Near-Infrared Spectroscopy in Schizophrenia: A Possible Biomarker for Predicting Clinical Outcome and Treatment Response

Functional near-infrared spectroscopy (fNIRS) is a relatively new technique that can measure hemoglobin changes in brain tissues, and its use in psychiatry has been progressing rapidly. Although it has several disadvantages (e.g., relatively low spatial resolution and the possibility of shallow coverage in the depth of brain regions) compared with other functional neuroimaging techniques (e.g., functional magnetic resonance imaging and positron emission tomography), fNIRS may be a candidate instrument for clinical use in psychiatry, as it can measure brain activity in naturalistic position easily and non-invasively. fNIRS instruments are also small and work silently, and can be moved almost everywhere including schools and care units. Previous fNIRS studies have shown that patients with schizophrenia have impaired activity and characteristic waveform patterns in the prefrontal cortex during the letter version of the verbal fluency task, and part of these results have been approved as one of the Advanced Medical Technologies as an aid for the differential diagnosis of depressive symptoms by the Ministry of Health, Labor and Welfare of Japan in 2009, which was the first such approval in the field of psychiatry. Moreover, previous studies suggest that the activity in the frontopolar prefrontal cortex is associated with their functions in chronic schizophrenia and is its next candidate biomarker.
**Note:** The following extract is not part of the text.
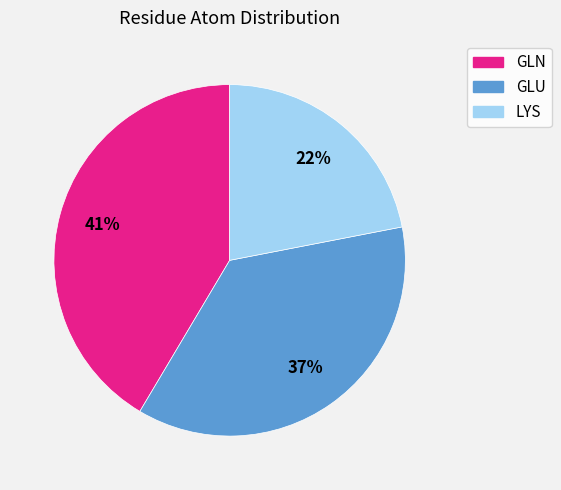

To the nearest percent, what is the combined percentage of GLN and LYS?

63%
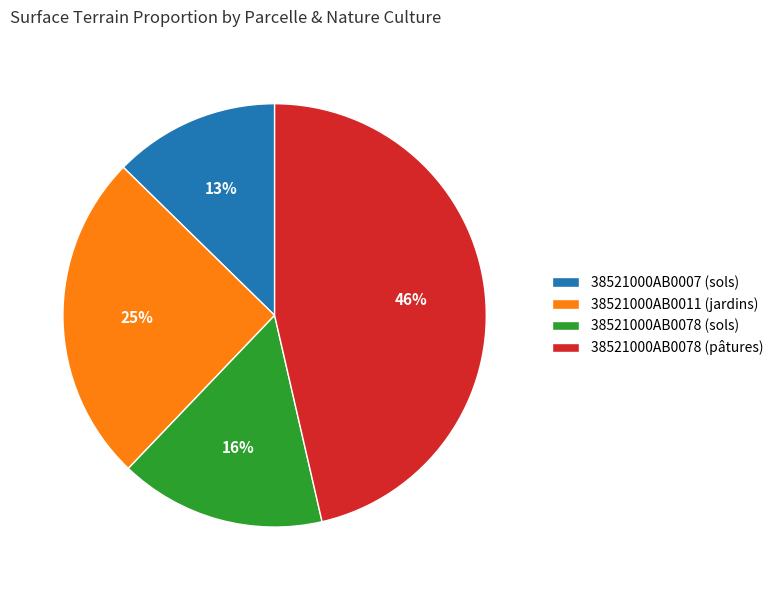

Between 38521000AB0007 (sols) and 38521000AB0078 (sols), which is larger?

38521000AB0078 (sols)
Future studies aimed at exploring fNIRS differences in various clinical stages, longitudinal changes, drug effects, and variations during different task paradigms will be needed to develop more accurate biomarkers that can be used to aid differential diagnosis, the comprehension of the present condition, the prediction of outcome, and the decision regarding treatment options in schizophrenia. Future fNIRS researches will require standardized measurement procedures, probe settings, analytical methods and tools, manuscript description, and database systems in an fNIRS community.